* **Exercise prompt**
For every record that follows, transcribe the text exactly and leave any image out.

----------

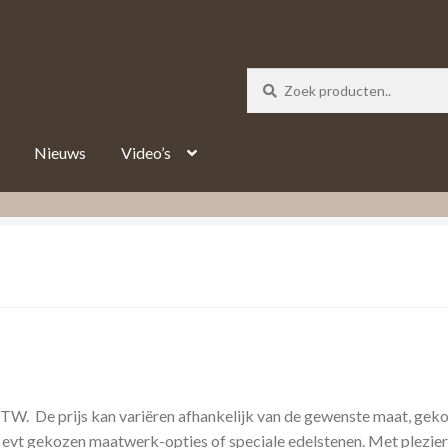
_track = 1;
Nieuws
Video’s
 BTW. De prijs kan variëren afhankelijk van de gewenste maat, gek
 evt gekozen maatwerk-opties of speciale edelstenen. Met plezier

----------

* **Response**
_track = 1;
Nieuws
Video’s
 BTW. De prijs kan variëren afhankelijk van de gewenste maat, gek
 evt gekozen maatwerk-opties of speciale edelstenen. Met plezier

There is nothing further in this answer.